Unlocking the mystery of Palaeolithic polished gravel

Counting with the help of homologous items is widely attested in the ethnographic record. A team of QUANTA researchers has just published in the journal PLOS ONE results of the analysis of hundreds of small polished pebbles discovered at Palaeolithic sites in south-west France, dated between 29,000 and 20,000 years BP. They demonstrate that these gravels and their shiny appearance are not of natural origin. They were selected, polished and transported by Palaeolithic people for a purpose that researchers try to identify with the help of systematic cross-cultural analyses.

Five Palaeolithic sites in south-west France dated between 29,000 and 20,000 BP have yielded very shiny small pebbles that have intrigued researchers since the 1930s.

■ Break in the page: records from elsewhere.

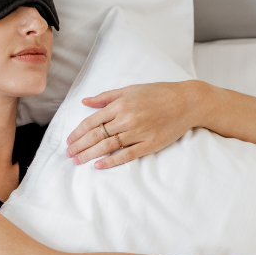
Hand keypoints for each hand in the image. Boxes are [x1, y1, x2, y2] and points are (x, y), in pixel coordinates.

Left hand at [65, 80, 208, 168]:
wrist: (187, 102)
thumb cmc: (159, 93)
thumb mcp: (131, 89)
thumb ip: (106, 97)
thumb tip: (85, 101)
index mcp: (120, 104)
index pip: (92, 121)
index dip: (77, 132)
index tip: (69, 140)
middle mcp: (126, 118)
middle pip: (96, 135)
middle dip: (79, 146)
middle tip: (68, 154)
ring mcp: (138, 133)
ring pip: (107, 146)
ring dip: (90, 155)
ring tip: (78, 161)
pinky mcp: (149, 144)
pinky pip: (126, 155)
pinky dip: (111, 161)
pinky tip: (99, 165)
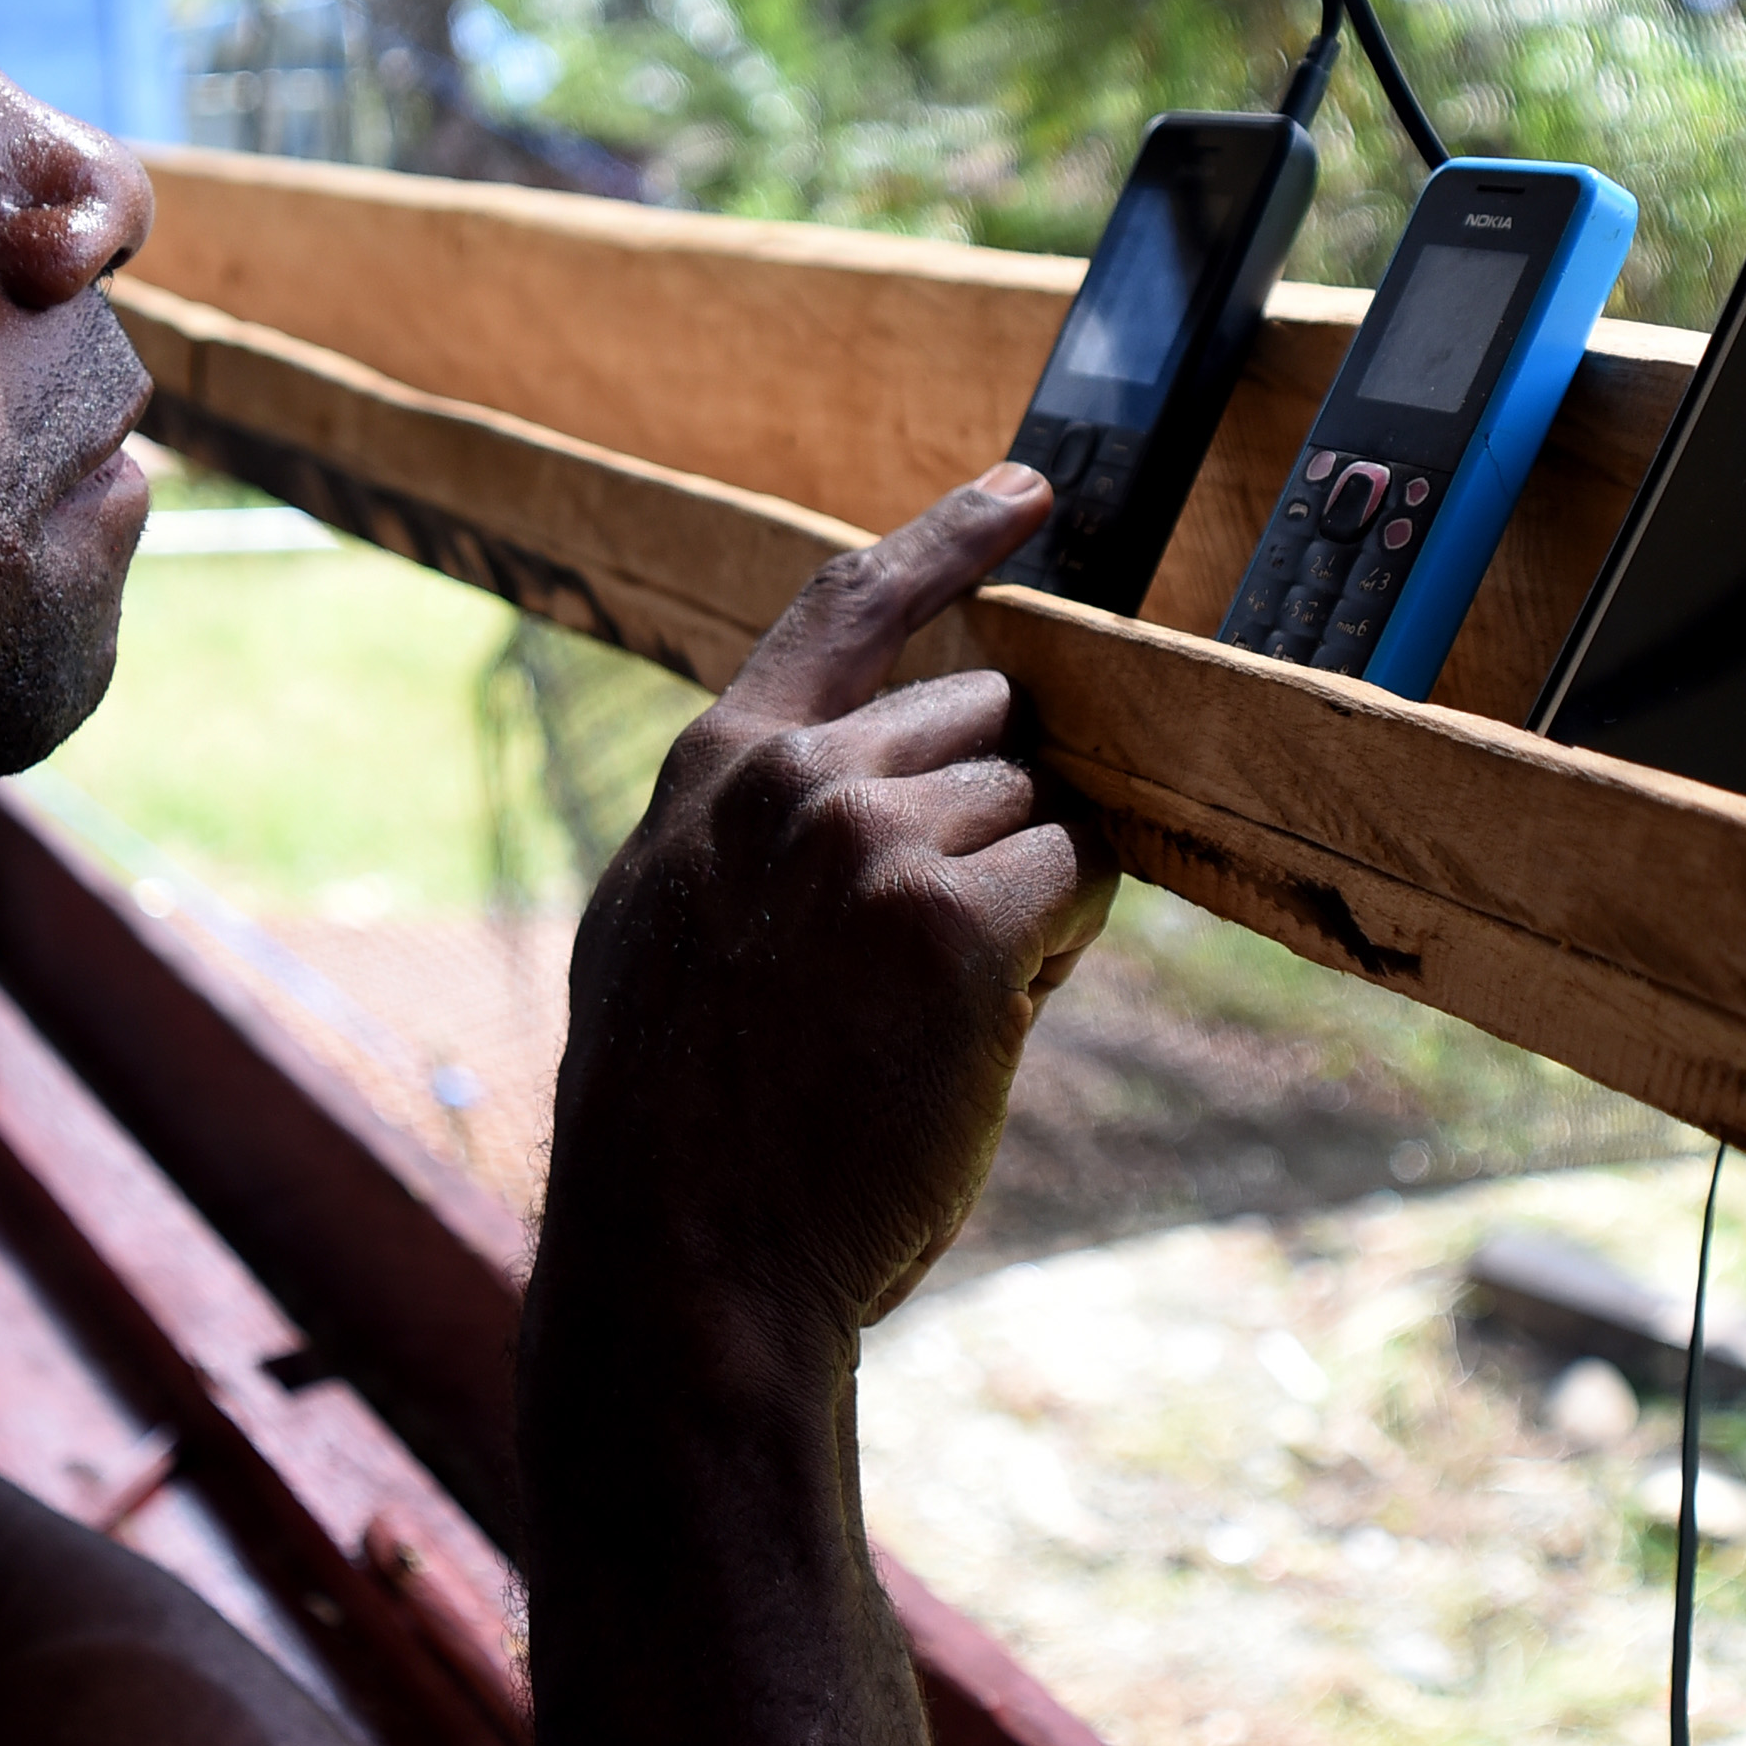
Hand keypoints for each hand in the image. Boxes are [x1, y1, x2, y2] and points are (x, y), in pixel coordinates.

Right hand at [546, 465, 1114, 1336]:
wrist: (688, 1254)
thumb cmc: (685, 1118)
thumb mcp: (668, 927)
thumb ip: (752, 832)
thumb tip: (866, 783)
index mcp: (718, 768)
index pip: (843, 605)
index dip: (948, 535)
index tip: (1030, 491)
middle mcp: (795, 778)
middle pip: (981, 715)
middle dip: (989, 813)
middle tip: (915, 950)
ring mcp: (875, 841)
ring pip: (1039, 807)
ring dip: (1022, 895)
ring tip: (923, 1008)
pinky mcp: (958, 923)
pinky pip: (1077, 881)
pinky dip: (1053, 951)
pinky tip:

The first discoverer, Denis Peyrony, proposed they were attached next to each other on a piece of leather with a resin. Other researchers simply reported their discovery without trying to determine whether their presence in the archaeological layers and their brilliance were due to natural processes or human activity. A team of QUANTA researchers, led by Lila Geis and Francesco d’Errico, has just solved the mystery. They were helped in this by the discovery of these small pebbles at the site of Landry, France, recently excavated with modern techniques.

(Left) Polished pebbles discovered at Upper Palaeolithic sites from the southwestern France, dated between 29,000 and 20,000 BP; (top right) polished pebble discovered at the Fourneau du Diable shelter, Dordogne; (bottom right) microscopic photo of the surface of a polished pebble. Photos: Lila Geis & Francesco d’Errico

By comparing the spatial distribution of polished and unpolished small pebbles at this site, they were able to show that polished small pebbles are only found in the habitation area. In parallel, they subjected archaeological pebbles from four Palaeolithic sites excavated in the past, pebbles collected from several natural formations and experimentally polished pebbles using several techniques to morphometric, colorimetric, microscopic and rugosimetric analyses.

Their results clearly indicate that polished small pebbles such as those found in Palaeolithic sites do not occur in nature. They must have been deliberately chosen. The lustrous appearance of archaeological small pebbles is the result of both intentional polishing, producing microscopic parallel striations probably intended to make the gravels shinier, and their transport.

The cross-cultural analysis that accompanies the study indicates that in ethnographically known societies, similar gravels were mainly used for magico-religious ritual purposes (charms, witchcraft, divination, etc.), in games, as parts of musical instruments and as counting systems. Although it is difficult to identify the precise function of these gravels, it is clear that they reflect a cultural innovation that emerged during the Gravettian culture and continued throughout the Solutrean culture, between 26,000 and 20,000 years ago.